AHCA’s Parkinson: Medicare cuts will push SNFs to ‘tipping point’
Any automatic 2 percent cut to Medicare as a result of congressional debt negotiations will “disproportionately impact elderly residents and the providers who care for them,” the American Health Care Association said in a statement Thursday.
President Obama signed a bill Tuesday raising the federal debt ceiling, narrowly averting a government default. As part of the bill, a 12-member bipartisan congressional committee must identify $1.5 trillion in deficit reduction over the next 10 years.
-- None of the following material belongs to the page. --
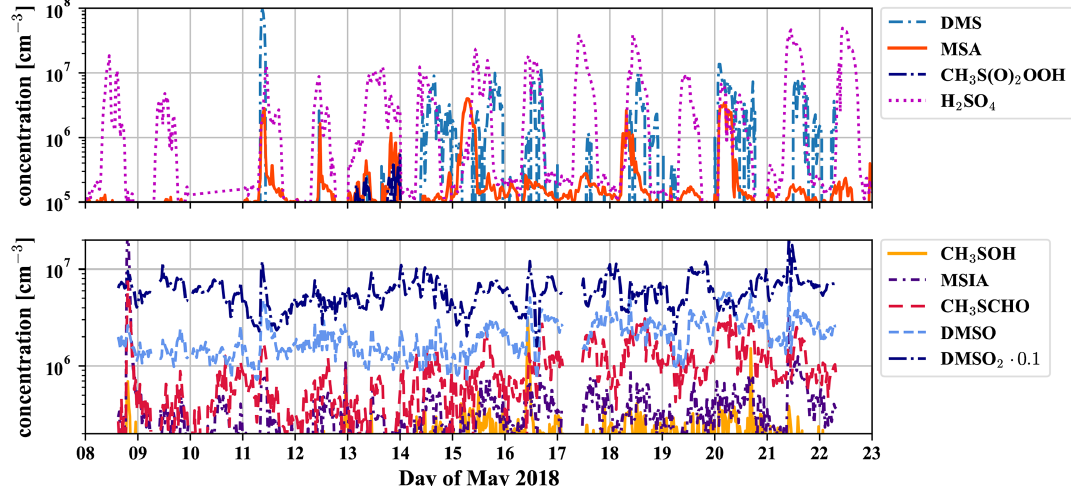
Figure D1. Time series of all detected compounds (measured by the PTR3 and nitrate-CIMS) that belong to the DMS oxidation scheme during 2 weeks of May 2018.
Congress must vote on the committee’s recommendations by December 23 or trigger automatic across-the-board spending cuts of $1.2 trillion, which would also cut Medicare but not exceed 2 percent of the program’s annual cost.
Medicaid and Social Security are exempt from any automatic triggered cuts.
“There comes a point in any sector when additional cuts can no longer be shifted, absorbed, or passed through to others. For our profession, that tipping point is right now,” said Mark Parkinson, president & CEO of the American Health Care Association/National Center for Assisted Living (AHCA/NCAL).
AHCA pointed out that the decision to leave Medicare open to an automatic cut could not come at a worse time. Skilled nursing facilities were handed last Friday an 11.1 percent payment reduction through the Centers for Medicare & Medicaid Services final rule on the SNF prospective payment system for 2012.
“An additional two percent cut could mean as much as a $50,000 reduction in funds available to care for patients at the average nursing home. For a typical 100-bed facility where 70 percent of its costs are staff-related, that could result in the termination of two direct-care workers,” AHCA said in the statement, citing data from the 2011-2012 Nursing Home Salary and Benefits Report compiled by the Hospital & Healthcare Compensation Service.
“These cuts don’t occur in a vacuum,” Parkinson said. “We hope Congress and the administration understand this latest proposal comes on the heels of several other deep reductions in provider funding—cuts that have taken their toll on our sector.”